Trying to achieve exactly-once delivery end-to-end is a trap. The honest, reliable contract is "at-least-once delivery plus idempotent consumers," which together produce exactly-once effect. Chasing exactly-once delivery leads you straight back to distributed transactions.

Operational Notes

A production outbox needs a little housekeeping:

  • Prune published rows. The outbox grows forever unless you delete (or archive) rows once they're safely published and past any retention window.
  • Index the unpublished query. A partial index on WHERE published_at IS NULL keeps the polling query fast as the table grows.
  • Preserve order where it matters. Publish in created_at order and key related events to the same partition if your broker only guarantees per-partition ordering.
  • Handle poison messages.

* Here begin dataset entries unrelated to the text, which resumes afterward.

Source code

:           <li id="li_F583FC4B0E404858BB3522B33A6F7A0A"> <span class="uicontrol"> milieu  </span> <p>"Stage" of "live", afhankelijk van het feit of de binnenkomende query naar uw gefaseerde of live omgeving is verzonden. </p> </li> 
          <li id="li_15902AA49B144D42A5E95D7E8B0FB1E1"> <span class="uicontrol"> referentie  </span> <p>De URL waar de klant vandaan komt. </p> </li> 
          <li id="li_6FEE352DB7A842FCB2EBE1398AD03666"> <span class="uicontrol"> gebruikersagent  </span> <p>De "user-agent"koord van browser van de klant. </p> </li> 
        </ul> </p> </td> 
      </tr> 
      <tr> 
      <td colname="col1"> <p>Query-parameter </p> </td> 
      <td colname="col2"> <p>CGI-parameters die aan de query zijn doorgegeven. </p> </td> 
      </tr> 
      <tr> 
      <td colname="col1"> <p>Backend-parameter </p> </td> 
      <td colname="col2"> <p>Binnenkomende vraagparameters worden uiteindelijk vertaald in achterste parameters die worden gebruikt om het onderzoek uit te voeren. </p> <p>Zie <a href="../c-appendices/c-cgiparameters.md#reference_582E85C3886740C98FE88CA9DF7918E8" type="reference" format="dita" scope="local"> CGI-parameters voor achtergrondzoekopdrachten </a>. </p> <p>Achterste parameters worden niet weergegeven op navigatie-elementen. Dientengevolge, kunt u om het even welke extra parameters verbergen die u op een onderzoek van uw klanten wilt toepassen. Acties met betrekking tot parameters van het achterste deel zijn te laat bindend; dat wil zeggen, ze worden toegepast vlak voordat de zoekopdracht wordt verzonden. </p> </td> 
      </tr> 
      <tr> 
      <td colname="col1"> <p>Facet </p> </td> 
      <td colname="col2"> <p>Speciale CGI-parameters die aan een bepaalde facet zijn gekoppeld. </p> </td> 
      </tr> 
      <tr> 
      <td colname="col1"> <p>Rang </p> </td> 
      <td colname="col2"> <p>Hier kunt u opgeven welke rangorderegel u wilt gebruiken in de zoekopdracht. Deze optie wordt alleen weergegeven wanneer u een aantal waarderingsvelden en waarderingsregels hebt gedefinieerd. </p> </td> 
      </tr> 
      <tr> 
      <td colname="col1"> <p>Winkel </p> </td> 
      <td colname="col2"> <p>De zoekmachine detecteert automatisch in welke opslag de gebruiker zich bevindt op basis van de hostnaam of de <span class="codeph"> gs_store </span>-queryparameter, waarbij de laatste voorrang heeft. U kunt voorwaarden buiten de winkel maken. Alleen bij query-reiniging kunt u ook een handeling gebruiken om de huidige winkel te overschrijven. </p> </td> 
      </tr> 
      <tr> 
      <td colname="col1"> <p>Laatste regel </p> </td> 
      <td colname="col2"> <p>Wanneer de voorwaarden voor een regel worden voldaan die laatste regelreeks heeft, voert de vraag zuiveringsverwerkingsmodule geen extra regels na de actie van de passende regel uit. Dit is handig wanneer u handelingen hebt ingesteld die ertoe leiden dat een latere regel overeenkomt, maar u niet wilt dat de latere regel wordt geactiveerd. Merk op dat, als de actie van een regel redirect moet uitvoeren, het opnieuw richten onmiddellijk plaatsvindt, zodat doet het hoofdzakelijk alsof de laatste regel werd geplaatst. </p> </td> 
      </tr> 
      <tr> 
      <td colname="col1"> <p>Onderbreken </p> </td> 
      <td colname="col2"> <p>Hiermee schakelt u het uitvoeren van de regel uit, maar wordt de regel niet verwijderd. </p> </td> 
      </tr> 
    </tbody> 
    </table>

An event that repeatedly fails to publish should be retried with backoff and eventually moved to a dead-letter path rather than blocking the whole outbox.

The pattern pairs naturally with sagas and event-driven architecture: it's the reliable plumbing that makes "update state and emit an event" trustworthy. Once you've internalized it, the dual-write bug stops being a thing that happens to you.

Takeaways

  • The dual-write problem — updating a database and a broker atomically — has no safe naive solution.
  • The outbox pattern writes the event into an outbox table in the same local transaction as the business data, so ACID makes them atomic.
  • A separate publisher (polling or CDC) forwards outbox rows to the broker after commit; nothing is lost if it crashes.
  • Delivery is at-least-once by nature, so duplicates are guaranteed — design for them, don't try to eliminate them.
  • Idempotent consumers turn at-least-once delivery into exactly-once effect, the only reliable end-to-end contract.
  • Operate it well: prune published rows, index the unpublished query, preserve ordering, and dead-letter poison messages.